Both books carry a back cover credit for Holmes. This was a step forward because the covers he produced in the 1970s, often for science fiction and horror paperbacks, were frequently uncredited. This oversight even includes Holmes’ most famous cover for Germaine Greer’s feminist classic The Female Eunuch, a book I bought as a teenager. For years I wondered who had done the painting. The same is true of the anonymous cover image for J.G Ballard’s The Atrocity Exhibition, which I acquired around the same time — it was Coulthart, commenting on an earlier post, who suggested that the bandaged figure is probably by Holmes. The style is an exact match and I am certain he is right.
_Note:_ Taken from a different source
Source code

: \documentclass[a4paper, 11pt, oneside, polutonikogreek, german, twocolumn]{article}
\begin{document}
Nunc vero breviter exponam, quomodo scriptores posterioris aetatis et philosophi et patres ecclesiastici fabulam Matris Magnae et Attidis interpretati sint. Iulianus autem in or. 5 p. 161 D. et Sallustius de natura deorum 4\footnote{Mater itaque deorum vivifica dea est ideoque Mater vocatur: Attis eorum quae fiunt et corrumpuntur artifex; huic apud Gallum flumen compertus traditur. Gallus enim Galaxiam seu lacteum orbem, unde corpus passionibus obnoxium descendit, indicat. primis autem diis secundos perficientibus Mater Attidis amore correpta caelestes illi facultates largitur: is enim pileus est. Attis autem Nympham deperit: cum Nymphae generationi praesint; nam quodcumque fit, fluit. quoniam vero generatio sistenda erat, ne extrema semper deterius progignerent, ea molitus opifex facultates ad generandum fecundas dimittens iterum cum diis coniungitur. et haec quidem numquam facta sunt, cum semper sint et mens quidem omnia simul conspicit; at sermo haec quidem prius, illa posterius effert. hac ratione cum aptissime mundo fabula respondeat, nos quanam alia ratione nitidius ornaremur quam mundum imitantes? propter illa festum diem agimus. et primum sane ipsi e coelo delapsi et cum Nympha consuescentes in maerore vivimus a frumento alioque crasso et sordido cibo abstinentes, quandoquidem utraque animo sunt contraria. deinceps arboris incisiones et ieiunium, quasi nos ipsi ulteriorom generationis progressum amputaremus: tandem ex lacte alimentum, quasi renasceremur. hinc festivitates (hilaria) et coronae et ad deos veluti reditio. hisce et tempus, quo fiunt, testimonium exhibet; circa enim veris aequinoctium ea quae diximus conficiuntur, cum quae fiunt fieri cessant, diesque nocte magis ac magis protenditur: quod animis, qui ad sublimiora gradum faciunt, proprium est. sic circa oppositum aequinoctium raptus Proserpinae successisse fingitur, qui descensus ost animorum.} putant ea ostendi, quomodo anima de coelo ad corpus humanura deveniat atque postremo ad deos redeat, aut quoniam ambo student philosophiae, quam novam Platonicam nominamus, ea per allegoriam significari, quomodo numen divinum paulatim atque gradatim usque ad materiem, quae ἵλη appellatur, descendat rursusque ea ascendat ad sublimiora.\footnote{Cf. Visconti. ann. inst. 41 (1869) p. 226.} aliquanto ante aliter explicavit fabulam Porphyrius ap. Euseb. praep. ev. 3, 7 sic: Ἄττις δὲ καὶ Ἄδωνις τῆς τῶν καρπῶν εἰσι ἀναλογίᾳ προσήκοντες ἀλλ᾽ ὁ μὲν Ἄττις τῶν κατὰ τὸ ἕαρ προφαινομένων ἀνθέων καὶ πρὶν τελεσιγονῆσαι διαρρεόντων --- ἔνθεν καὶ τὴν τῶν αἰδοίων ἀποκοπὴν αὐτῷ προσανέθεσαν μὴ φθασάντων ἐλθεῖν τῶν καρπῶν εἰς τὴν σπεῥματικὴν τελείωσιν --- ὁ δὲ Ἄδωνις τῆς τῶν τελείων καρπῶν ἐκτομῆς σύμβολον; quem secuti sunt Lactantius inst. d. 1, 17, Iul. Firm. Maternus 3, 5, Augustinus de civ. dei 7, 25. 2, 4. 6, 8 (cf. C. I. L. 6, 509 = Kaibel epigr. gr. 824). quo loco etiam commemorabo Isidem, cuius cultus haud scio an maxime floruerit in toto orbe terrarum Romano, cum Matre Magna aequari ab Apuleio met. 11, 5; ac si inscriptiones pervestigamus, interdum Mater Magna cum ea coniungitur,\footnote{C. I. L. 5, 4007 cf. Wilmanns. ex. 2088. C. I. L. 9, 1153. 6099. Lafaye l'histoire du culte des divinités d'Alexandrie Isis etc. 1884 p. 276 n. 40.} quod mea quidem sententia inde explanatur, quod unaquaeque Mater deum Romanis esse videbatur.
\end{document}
Magritte’s influence can be seen in both covers, though it’s less direct here, in Holmes’ cruel fragmentation of the female body reconfigured as a hanging torso, and in the way he makes a protagonist uncanny by concealment, in this case by medically improbable amounts of surgical dressing.
After my lecture about Uncanny at CalArts in October, design teacher and Design Observer contributor Lorraine Wild astutely zeroed in on the Magritte knockoffs airbrushed from my talk. There is no getting around them and in the next phase of my research into Surrealism and the graphic image, I intend to grasp the plastic nettle and explore the influence of Magritte on conceptual illustration more thoroughly.